The most pronounced?

That the way we choose to live our lives directly affects how we evolve when we pass through the veil.

One of the things I love the most about my dear Rex, is that I don’t have to question what he is doing in some far off obscure place, because I feel him so clearly here now. I am reverenced at the glimpse into the reality of how clearly his work continues on both sides of the veil.

I have had people close to me die before (including my mother). I have, at times in the past, had a sense that they were close. It felt very quiet, like my mind was enlightened to the fact that they were there.

With Rex it has been different...Maybe it is the way we worked in tandem with each other in mortality, or our temperaments that were so similar, or simply the unexplainable ways we always seemed to be synched up with each other on a spiritual level. Whatever the reasons, since almost the moment of his passing, I have felt him with me, in a shockingly tangible way.

What I know for sure is this: In his mortal lifetime, Rex was GOOD, he did his best to be loyal, and strong, he had a profound ability to help others at the soul level, he valued emotional honesty, and he was ALWAYS in some quiet conversation with himself.

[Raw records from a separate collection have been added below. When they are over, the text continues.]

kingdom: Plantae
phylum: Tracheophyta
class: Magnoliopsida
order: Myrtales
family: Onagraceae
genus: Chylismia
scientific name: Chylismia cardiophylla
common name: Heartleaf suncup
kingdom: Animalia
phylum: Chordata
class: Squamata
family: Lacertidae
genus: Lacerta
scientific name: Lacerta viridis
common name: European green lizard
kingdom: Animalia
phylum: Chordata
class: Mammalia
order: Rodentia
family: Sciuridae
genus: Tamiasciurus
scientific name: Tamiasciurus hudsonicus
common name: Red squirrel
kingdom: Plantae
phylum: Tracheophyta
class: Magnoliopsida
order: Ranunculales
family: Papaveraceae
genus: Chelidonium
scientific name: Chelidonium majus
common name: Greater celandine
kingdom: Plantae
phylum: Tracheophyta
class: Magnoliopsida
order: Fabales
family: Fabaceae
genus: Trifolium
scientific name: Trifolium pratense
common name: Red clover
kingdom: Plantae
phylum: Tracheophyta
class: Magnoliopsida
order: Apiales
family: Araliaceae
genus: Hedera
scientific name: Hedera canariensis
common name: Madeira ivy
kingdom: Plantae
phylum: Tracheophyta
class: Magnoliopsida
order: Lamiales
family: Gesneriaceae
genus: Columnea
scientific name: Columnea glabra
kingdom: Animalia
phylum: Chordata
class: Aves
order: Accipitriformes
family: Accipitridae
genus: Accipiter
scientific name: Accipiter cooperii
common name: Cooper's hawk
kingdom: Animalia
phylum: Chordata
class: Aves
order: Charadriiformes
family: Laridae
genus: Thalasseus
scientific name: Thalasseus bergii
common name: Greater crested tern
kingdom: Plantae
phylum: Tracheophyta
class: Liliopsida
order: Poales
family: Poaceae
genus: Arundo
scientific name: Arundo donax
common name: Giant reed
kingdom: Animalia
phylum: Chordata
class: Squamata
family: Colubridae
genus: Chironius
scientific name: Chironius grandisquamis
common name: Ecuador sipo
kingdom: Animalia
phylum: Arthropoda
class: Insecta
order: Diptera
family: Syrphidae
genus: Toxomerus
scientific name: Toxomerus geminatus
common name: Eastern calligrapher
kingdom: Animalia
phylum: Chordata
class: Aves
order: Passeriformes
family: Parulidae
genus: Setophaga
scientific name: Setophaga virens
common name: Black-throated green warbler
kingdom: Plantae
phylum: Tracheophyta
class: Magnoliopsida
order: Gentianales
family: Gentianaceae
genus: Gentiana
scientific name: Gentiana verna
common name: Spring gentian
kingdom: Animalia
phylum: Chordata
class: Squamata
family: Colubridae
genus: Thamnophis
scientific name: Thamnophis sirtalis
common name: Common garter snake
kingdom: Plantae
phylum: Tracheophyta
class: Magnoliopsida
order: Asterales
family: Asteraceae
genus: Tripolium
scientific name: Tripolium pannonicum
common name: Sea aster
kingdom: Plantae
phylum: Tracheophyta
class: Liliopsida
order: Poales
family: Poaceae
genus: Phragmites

I was glad to be perched right next to him. We kept tabs on each other throughout the day, and I got to know his rhythms, and he mine. We took turns as one another’s wingman, and on occasion flew interference for each other.

One day he had finished with a client, and as we maneuvered around each other past the bathroom, he looked me in the eyes, and I knew in an instant it had been intense for him. Rex loved his clients, all of them, but he was certainly human, and as with any work, sometimes we all wonder if we are doing the good we hope to.

So at a glance, I wrapped my arms around him and spoke into his ear a few famous lines I recite to my son Tom, when I know he’s had a rough day:

“How do I love thee, Let me count the ways.”

... But instead of continuing with a poem I have never heard (thought it was Shakespeare), I instead just count really fast, in a distinctively British voice:

“One, Two, Three, Four, Five, Six, Seven, Eight, NINE...and on.”

We both chuckled and he said quietly in my ear: “Thanks Syl”, before letting go, I could feel his mood had lifted.

In the future, this little interchange would become a running joke to the point that, when he would give me a squeeze, all I would have to do would be to count from one to twenty really fast, he would be quick to catch my meaning, and we would both chuckle and go on with our day.

So I recently experienced Rex in a dream. He wanted to thank me for the way I loved him during his life, and said he always adored me for my strength, and that he would remain close and continue to support me throughout my life. Lastly, as I felt his familiar warmth and goodness, he told me to study the poet Elizabeth Barrette Browning: “Study her life and her poety, Syl”. He said.

The next evening I googled her and was delighted to the point of laughter when the first poem that came up revealed the line:

“How do I love thee? Let me count the ways.”

by the last line of the poem I was in tears as I read:

“--- and, if God choose,
I shall but love thee even better after death.”

Of course, true to himself Rex was coming through clearly. Every bit as clearly as in mortality. This is only one of many instances where we have been dancing through the veil, in a similar way that we used to jostle around one another in our little upstairs office.

The very things I loved and admired about him before his passing, continue now beyond what we all seem to take for granted, as our only reality.

In truth the so-called “spirit realm” is right here surrounding us. We only need to be capable of attuning to one another...whatever side of the veil we happen to be on in the moment.

Bless you my friend, you are still giving us all so many reasons to Love you. Thank You!

(by the way, I think it is safe to say that Rex has certainly crossed paths with EBB. Interestingly, Elisabeth Browning and Rex's funerals were held on the same day, July 1st.)